Should have invested more skill points in speech.

-CONTINUE

"A small crowd has gathered to watch the rest of your performance.​

Select an action :​
-STOP​
-CONTINUE"​

-CONTINUE

"You are in the spotlight.​

Select an action :​
-STOP​
-CONTINUE"​

-CONTINUE

"Exhausted from the emotional toll this has taken on you, you prepare to hear the results of the tryouts.​

Select an action :​
-STOP​
-CONTINUE"​

-CONTINUE

"You make the team! "​

Hooray!

Next>>

[Risks]

"Your friends decide to eat a large meal at a diner and sneak out without paying.​

Select an action :​
-STOP​
-CONTINUE"​

-CONTINUE

"This is the plan: Everyone will go to the ladies room and sneak out the window one by one.​

Select an action :​
-STOP​
-CONTINUE"​

-CONTINUE

"Straws are drawn to see who goes first. The first one out has the least chance of getting caught.​

Select an action :​
-STOP​
-CONTINUE"​

-CONTINUE

"What luck! You get the shortest straw. You go first.​

Select an action :​
-STOP​
-CONTINUE"​

-CONTINUE

"You head for the ladies room.​

Select an action :​
-STOP​
-CONTINUE"​

-CONTINUE

"The window is at least eight feet from the floor and is shut tight with a padlock.​

Select an action :​
-STOP​
-CONTINUE"​

All she needs to do is scale the wall and pick the lock with a bobby-pin.

-CONTINUE

"You should go out and tell your friends.​

Select an action :​
-STOP​
-CONTINUE"​

-CONTINUE

"You return to find them all gone. They are waving to you from outside. The waitress hands you the check!"​

Next>>

"ALTER EGO​
LIFE STATUS​

Occupation: (NONE)​
Relationship status: UNATTACHED​

Familial: 17​
Intellectual: 50​
Physical: 60​
Social: 62​
Vocational: 53​

Calmness: 39​
Confidence: 98​
Expressiveness: 75​
Gentleness: 46​
Happiness: 81​
Thoughtfulness: 80​
Trustworthiness: 65​

Money: 435​
Income per turn: 0​
Thoughtless spending per turn: 10​

Acquisitions: (NONE) "​

Kinda' depressing.

Well, this chapter should give you a good idea of how the risks work. I'm not too keen on them as they are totally arbitrary & linear and lack that juicy choice & consequence that is this games main draw. Not to mention, they give me less room to LARP and make jokes. Probably won't do more of them.

This is kind of an experiment chapter so I'm cutting it short here.
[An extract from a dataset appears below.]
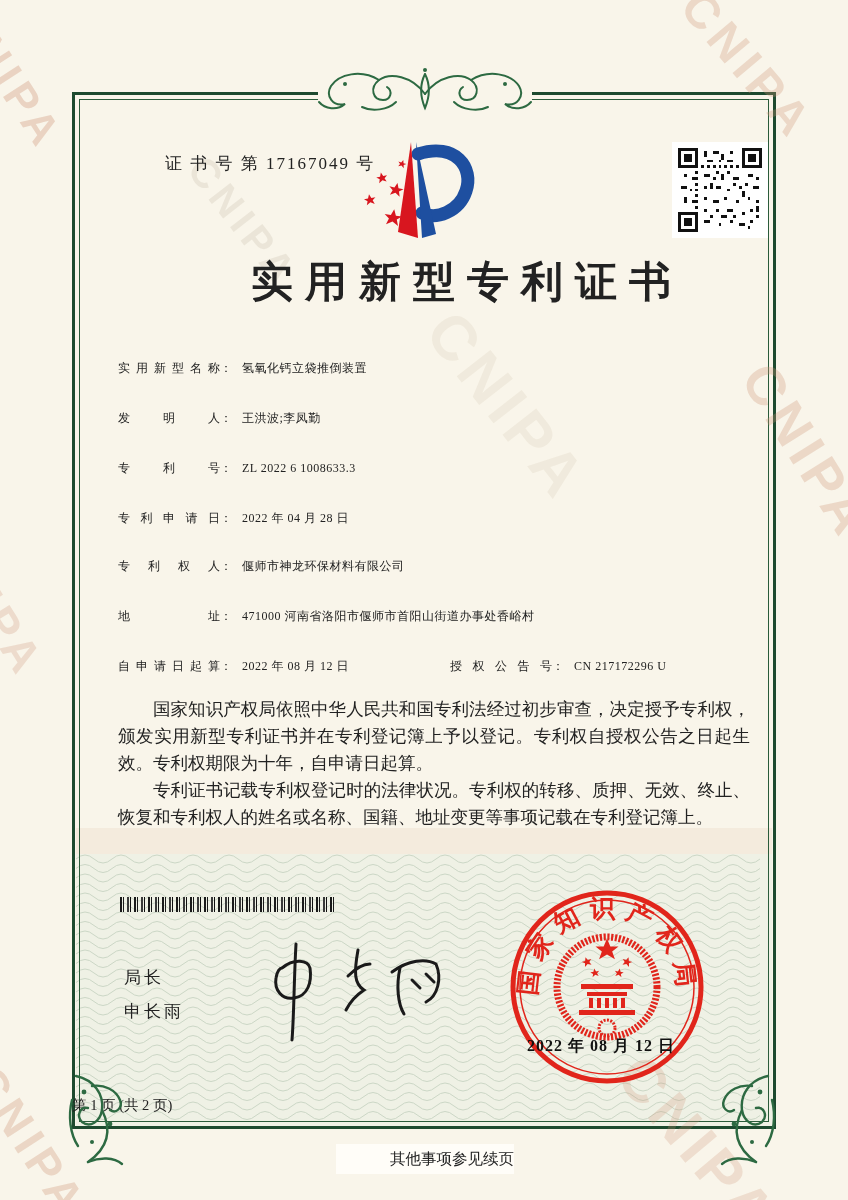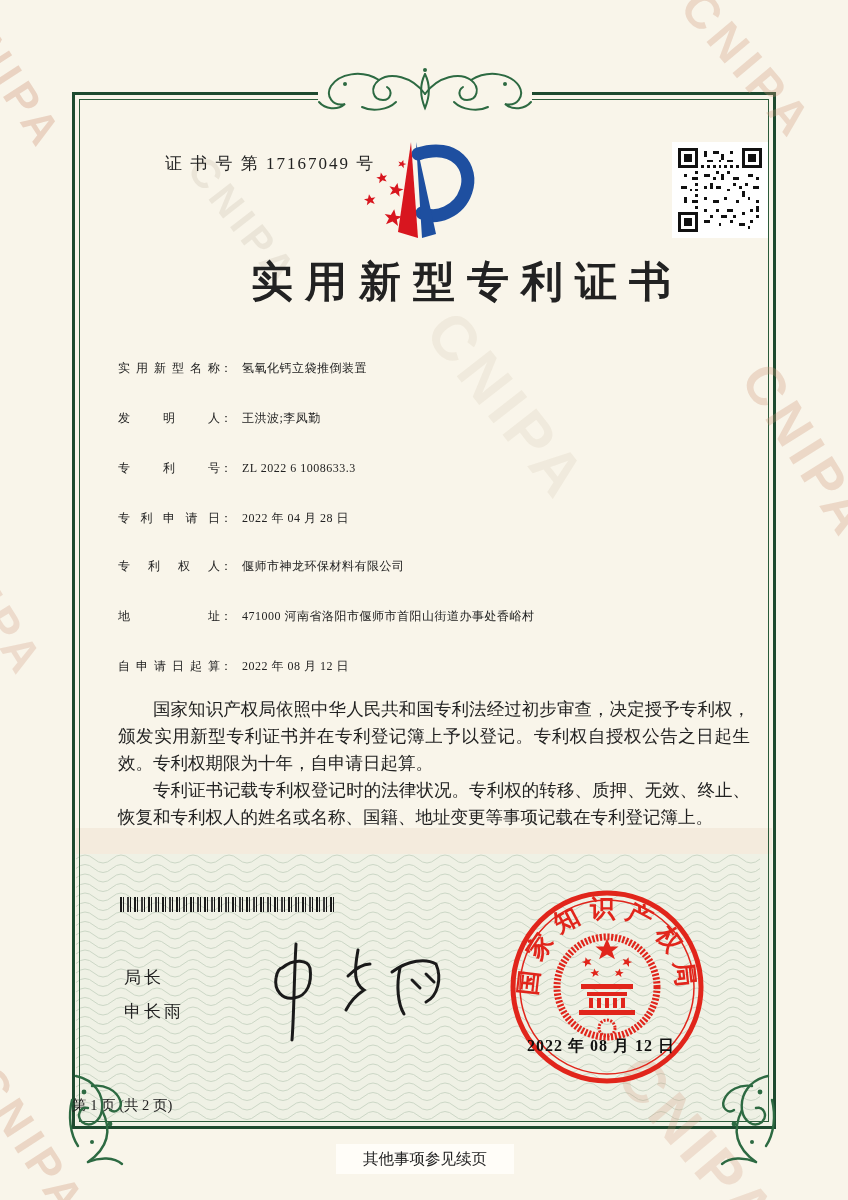"授权公告号： CN 217172296 U" span.grant-no { html: none -> <span> <span>授权公告号</span><span>：</span><span>CN 217172296 U</span> </span> }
Should I continue with risks, try the school or relationship options or just do regular scenarios?
 

Smashing Axe

Arcane
Patron
Joined
Dec 29, 2011
Messages
2,835
Divinity: Original Sin
Yeah, the risks are pretty bullshit, I don't even know what the benefit/consequence of them are.

Your progress is distressing, how could one so promising decline so hard in their teenage years?

Ah, wait, nevermind, answered my own question.